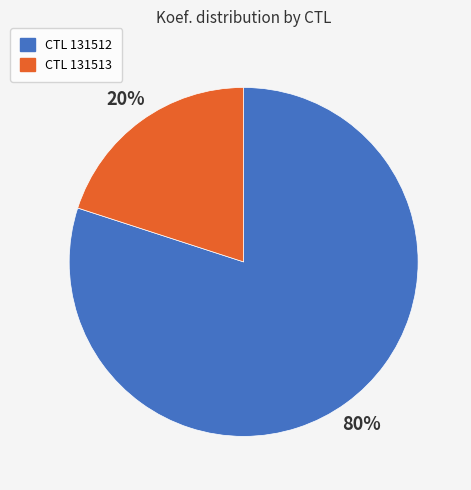

To the nearest percent, what is the difference between the largest and smallest slice percentages?

60%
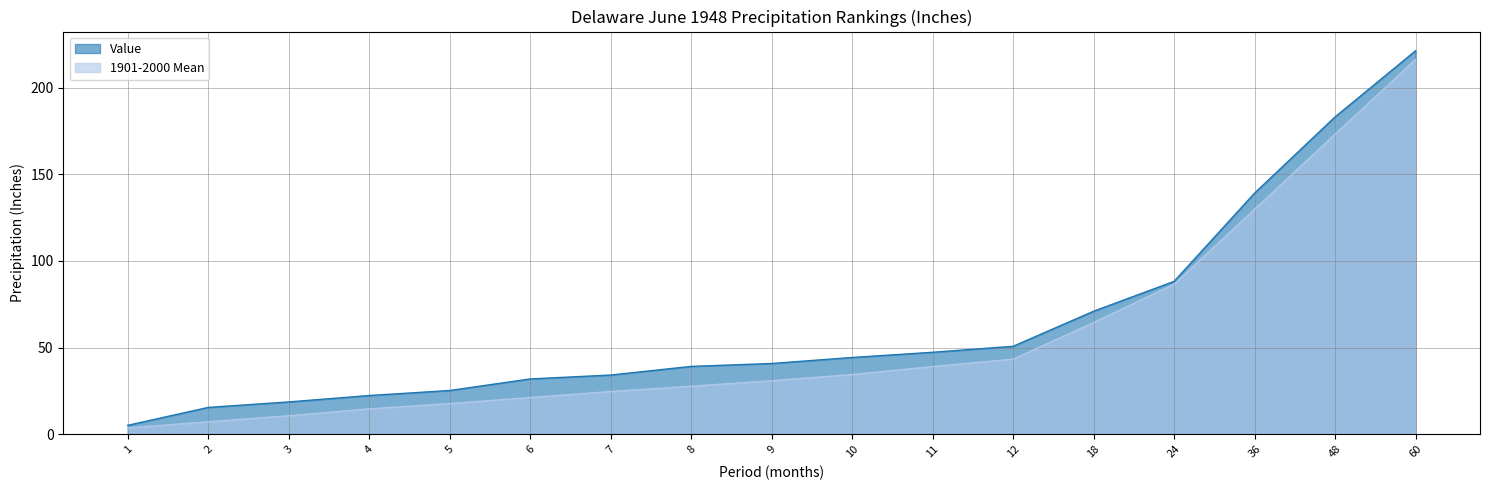

List the series in order of their peak value, lowest first.

1901-2000 Mean, Value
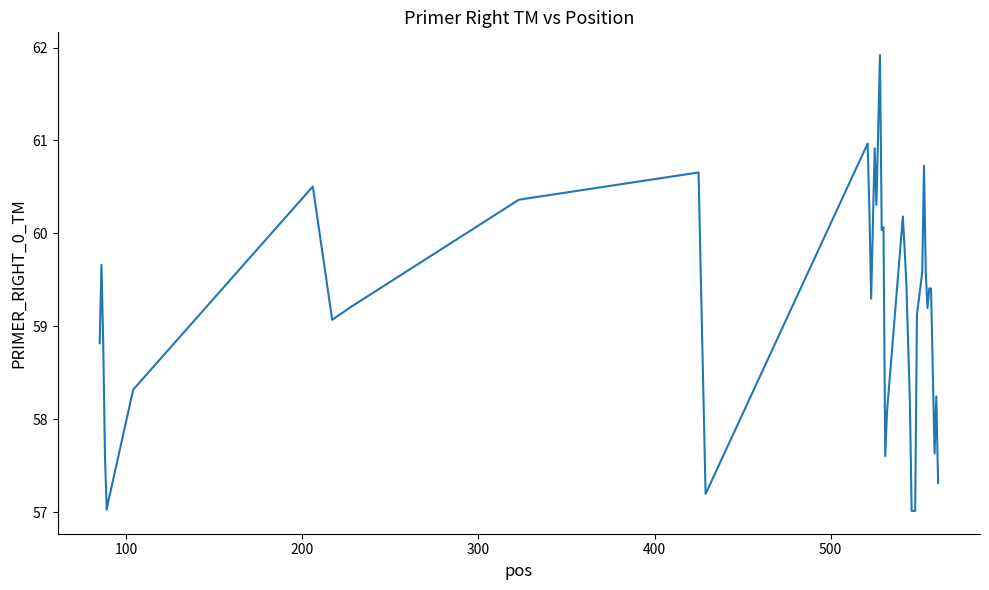

What is the maximum value shown in the chart?

61.9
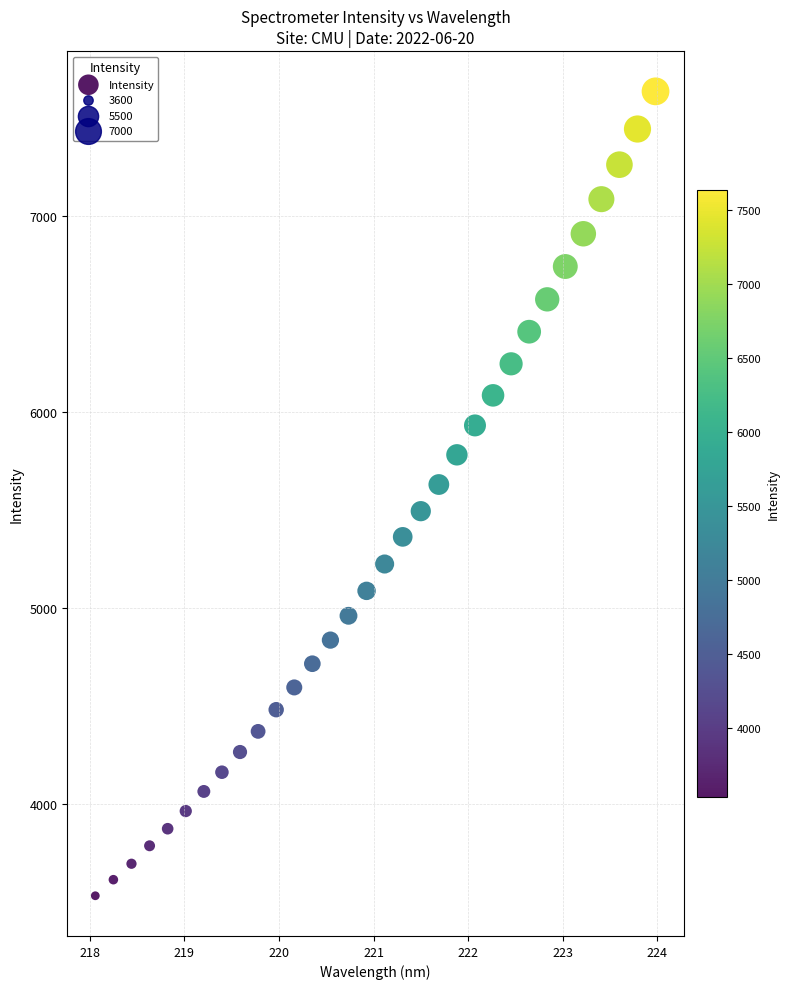

What is the range of X values (max minus min)?

5.9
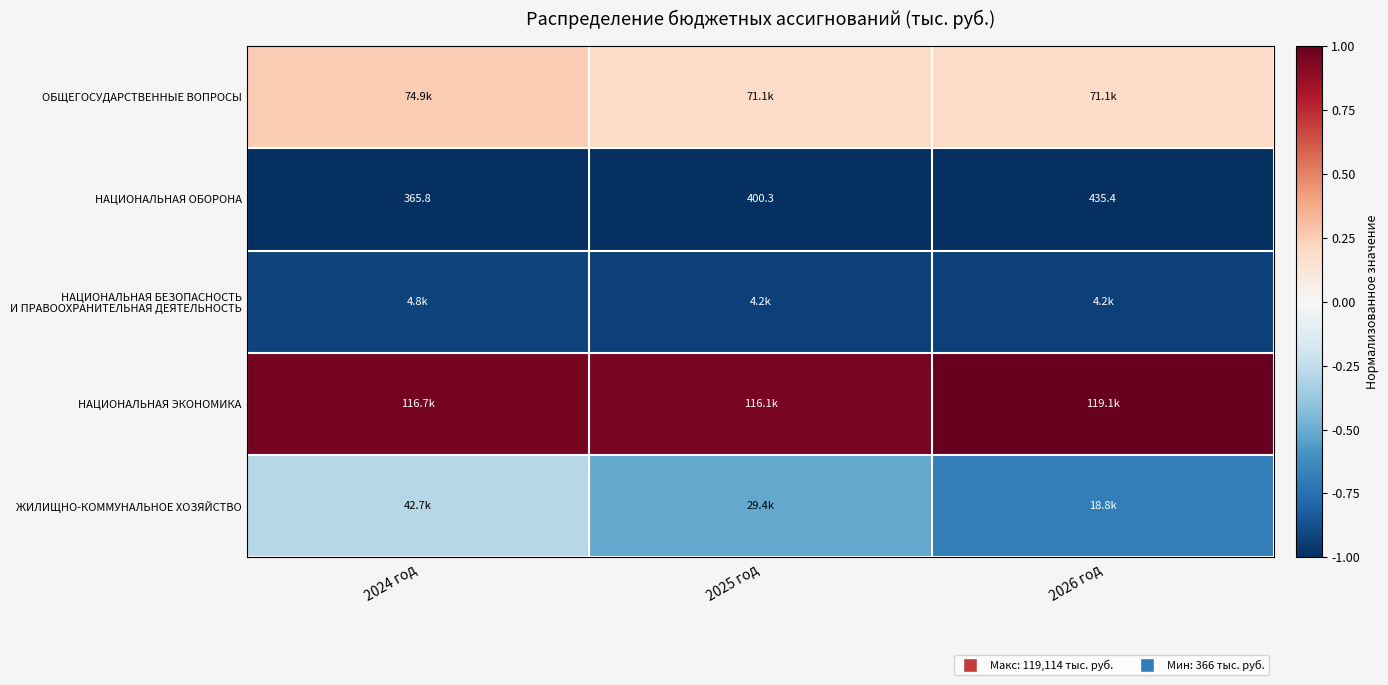

How many values in the НАЦИОНАЛЬНАЯ ОБОРОНА series are below 400?

1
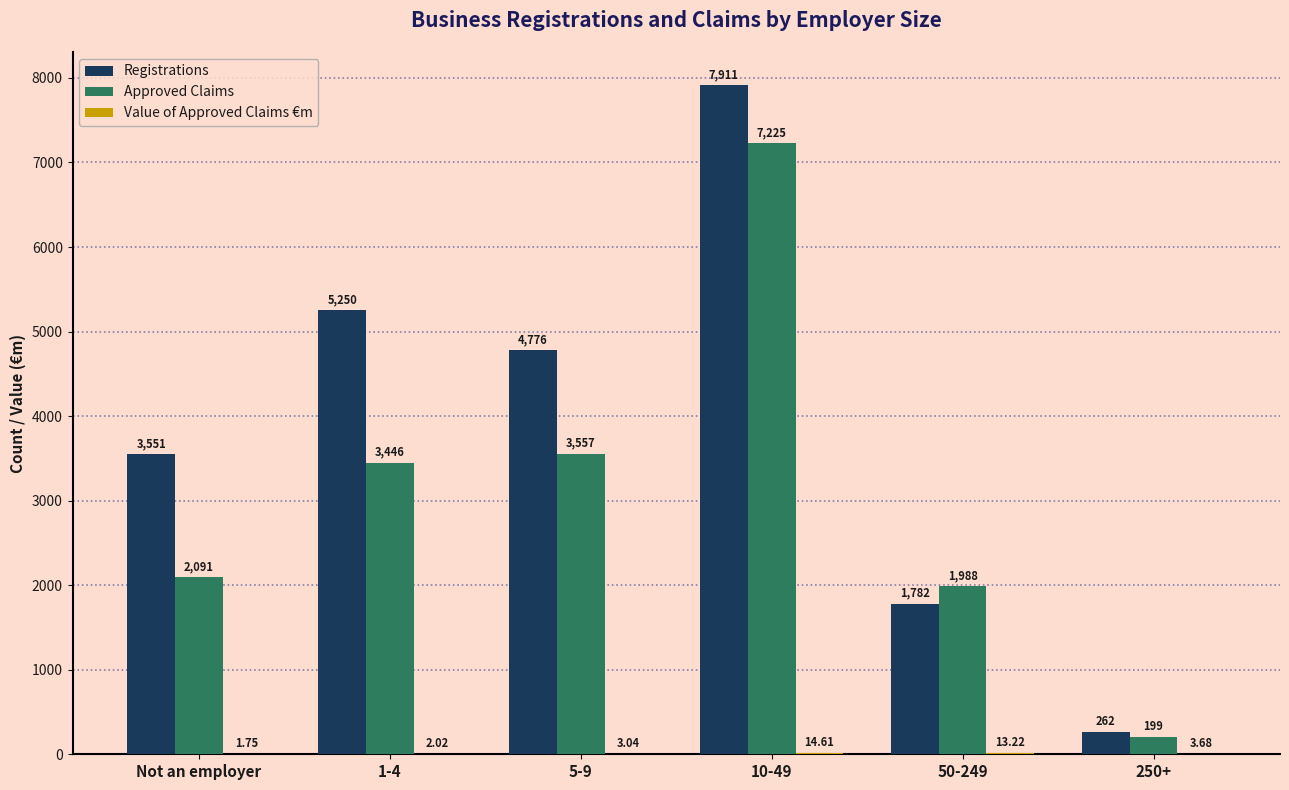

Between Not an employer and 5-9, which series saw the biggest shift?

Approved Claims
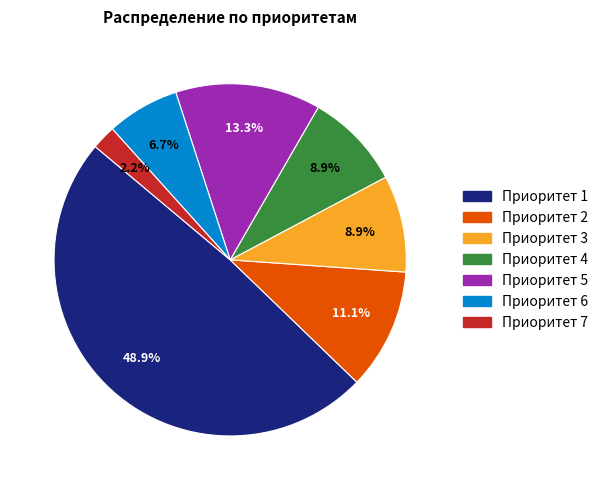

Between Приоритет 6 and Приоритет 5, which is larger?

Приоритет 5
★ ★ ★
> _TO DO_:
Could you print all of the records above word for word, leaving the pictures out?

> _TASK SOLUTION_:
To the nearest percent, what is the difference between the largest and smallest slice percentages?

60%

List the series in order of their peak value, lowest first.

1901-2000 Mean, Value

What is the maximum value shown in the chart?

61.9

What is the range of X values (max minus min)?

5.9

How many values in the НАЦИОНАЛЬНАЯ ОБОРОНА series are below 400?

1

Between Not an employer and 5-9, which series saw the biggest shift?

Approved Claims

Between Приоритет 6 and Приоритет 5, which is larger?

Приоритет 5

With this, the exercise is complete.